Medan (ANTARA) - PT Permodalan Nasional Madani (PNM) memberikan pembekalan kewirausahaan, literasi kesehatan mental, dan kesadaran keberlanjutan kepada sekitar 2.700 siswa sekolah menengah kejuruan (SMK) di seluruh Indonesia melalui program Pekan Nasional Mengajar bertajuk “Berkelana: Belajar Kewirausahaan, Literasi Kesehatan & Dampak Keberlanjutan”.
Kegiatan tersebut merupakan rangkaian peringatan HUT ke-27 PNM yang bertujuan memperkuat kesiapan generasi muda menghadapi tantangan dunia kerja dan perkembangan industri yang terus berubah, untuk Kota digelar di SMK Swasta PAB 12 Medan
Pimpinan Cabang PNM Medan Benny Satria B Kamis ( 21/5) menyampaikan bahwa siswa SMK memiliki peran strategis karena dipersiapkan untuk lebih cepat memasuki dunia kerja dengan keterampilan yang aplikatif.
Namun, menurut dia, perkembangan teknologi dan perubahan kebutuhan industri menuntut lulusan tidak hanya memiliki kemampuan teknis, tetapi juga kemampuan beradaptasi, komunikasi, kreativitas, dan semangat belajar yang tinggi.
“Melalui PNM Mengajar, kami ingin menghadirkan wawasan praktis dan pengalaman langsung dari dunia profesional agar para siswa di Kota Medan memiliki mental kewirausahaan serta kesiapan menghadapi dunia kerja,” ujarnya.
Program tersebut menghadirkan perwakilan PNM untuk berbagi pengalaman dan motivasi kepada siswa di berbagai daerah, termasuk terkait pentingnya pola pikir kewirausahaan di era digital dan menjaga kesehatan mental.

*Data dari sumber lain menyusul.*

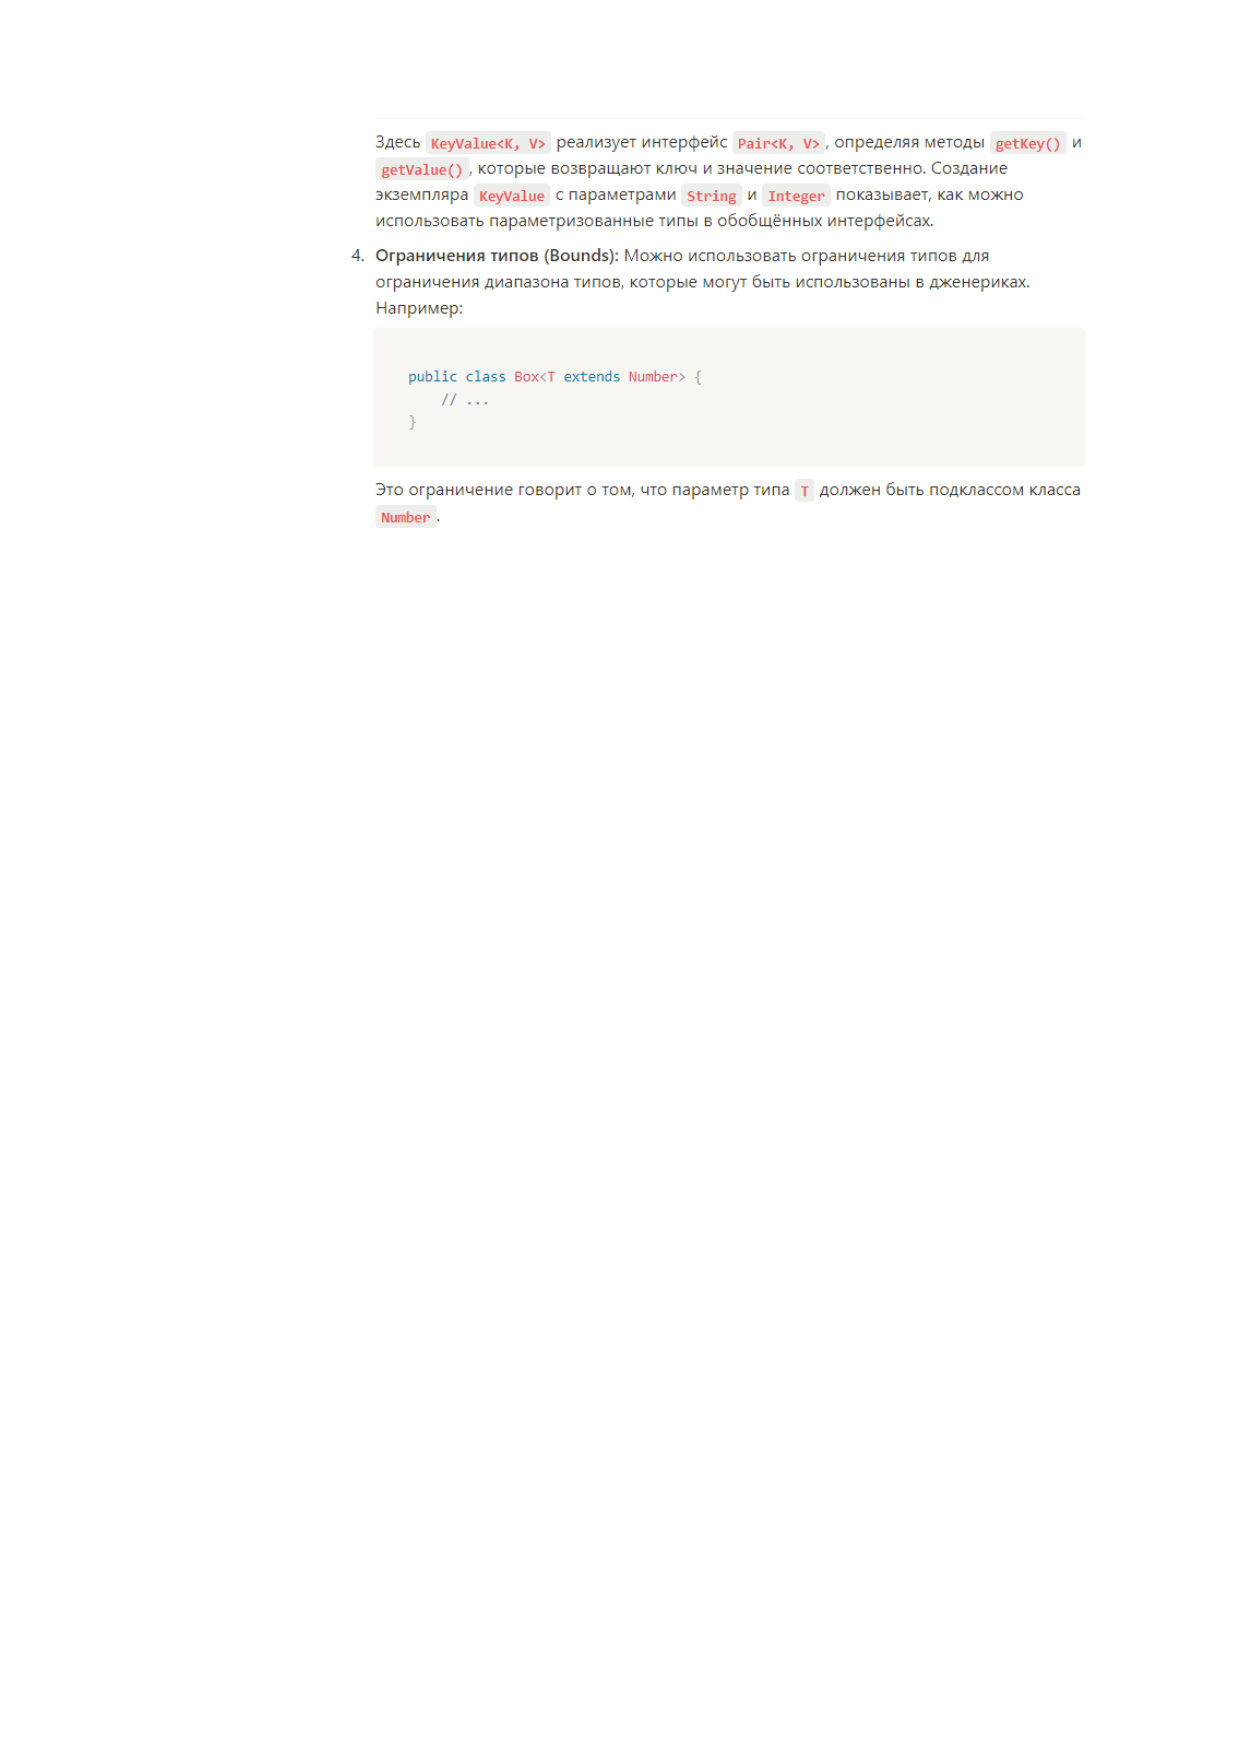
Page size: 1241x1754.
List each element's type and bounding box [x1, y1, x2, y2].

Sementara itu, Kepala SMK Swasta PAB 12 Sri Dewi Wahyuni Nasution mengapresiasi perhatian PNM terhadap pengembangan karakter dan kesiapan siswa menghadapi masa depan.
Menurut dia, kegiatan tersebut menjadi sarana positif untuk memberikan motivasi, memperluas wawasan dunia kerja, serta membangun rasa percaya diri siswa.
“Kegiatan seperti ini sangat penting sebagai bentuk sinergi antara dunia pendidikan dan dunia kerja agar siswa tidak hanya memiliki kemampuan akademik, tetapi juga mental yang kuat dan semangat untuk terus berkembang,” katanya.
Ia menambahkan bahwa kemampuan teknis saja tidak cukup dalam menghadapi dunia kerja saat ini.
“Mental yang sehat, semangat untuk terus belajar, dan kemampuan menghadapi tekanan menjadi kunci agar seseorang mampu bertahan dan berkembang,” ujar Sri Dewi.
PNM berharap program tersebut dapat terus memperkuat kolaborasi antara dunia pendidikan dan dunia usaha dalam menyiapkan generasi muda yang adaptif, kreatif, dan siap menghadapi perubahan zaman.